Crowe seems like he’s having fun, but he spends much of the flick lumbering about as if the girdle they must have strapped onto him is giving him the gyp, and he spends way too much time abusing prostitutes. He also has the absolute worst fight scene towards the end, where it looks like he either didn’t have the time or inclination to learn any choreography, or that they never thought a chap of his, uh, current proportions, could credibly carry them off.
The career of Sammo Hung would seem to argue against that, since he’s always been a roly-poly bundle of fist and foot fu fury for something like 40 years, for crying out loud, and he’s in his sixties, for crying out even louder.
There’s not really much more percentage in talking about the plot, because it’s not going to provide us with much of value. I think Lucy Liu came out of this okay, in that she can hold her head up high over both her acting and her fight scenes. I know that she’s no better a fighter than any of the rest of them here, but she at least makes it look believable, and she has a smile on her face as she’s doing it. Charming as always, my dear.
There is a fair bit of gore here, far gorier than many of the flicks I recall from the era, but I don’t have a problem with that. What it leads to, though, is some fairly uninspiring scenes where nothing interesting enough is going on, and the makers seem to be saying “Fuck it, let’s cover up our lack of budget and skill by just having a bunch of blood explode all over the place”.

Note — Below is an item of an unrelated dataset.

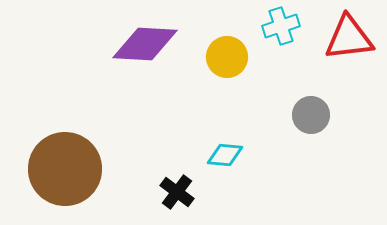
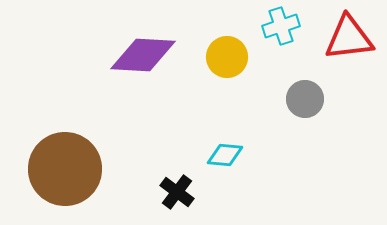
purple diamond: moved 2 px left, 11 px down
gray circle: moved 6 px left, 16 px up
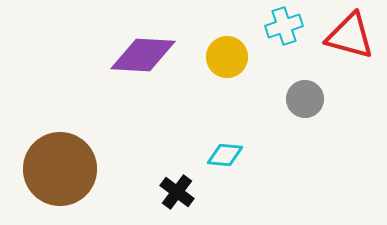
cyan cross: moved 3 px right
red triangle: moved 1 px right, 2 px up; rotated 22 degrees clockwise
brown circle: moved 5 px left
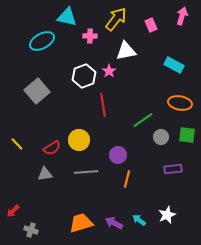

As for the Iron Fists of the title… well, it’s funny, I’ll grant them that. Since RZA plays the Man of the title, and doesn’t have Iron Fists when the movie starts, you have to reasonably assume that he’s going to grow them at some stage. When it happens, well, let me just say that I was laughing, but I don’t think it was meant to be funny.
Let me put it to you differently: if someone had their arms cut off in 19th Century China, how would you expect that they’d get new metal hands that work perfectly well, and help them beat up people who’s skin spontaneously turns into brass? Well, they just do. That’s all, they just do.
If I could accept it in Evil Dead III: Army of Darkness, I guess I have to accept it here too.
Actually, no, fuck that, this is just silly and a waste of our time. Maybe if I were drunk I wouldn’t have minded, but, no, this felt like a waste of my precious time. At least this flick made me nostalgic, definitely, but that’s about the most positive feeling I had towards it. It was a shemozzle, and not in a good way, and it made me feel sorry for all the people involved.
3 times the soundtrack is the best part of the movie, which means at least RZA couldn’t fuck that one thing up out of 10
“My name is Mister Knife, You may call me Jack.” – okay then, now we've got the nomenclature out of the way – The Man With the Iron Fists.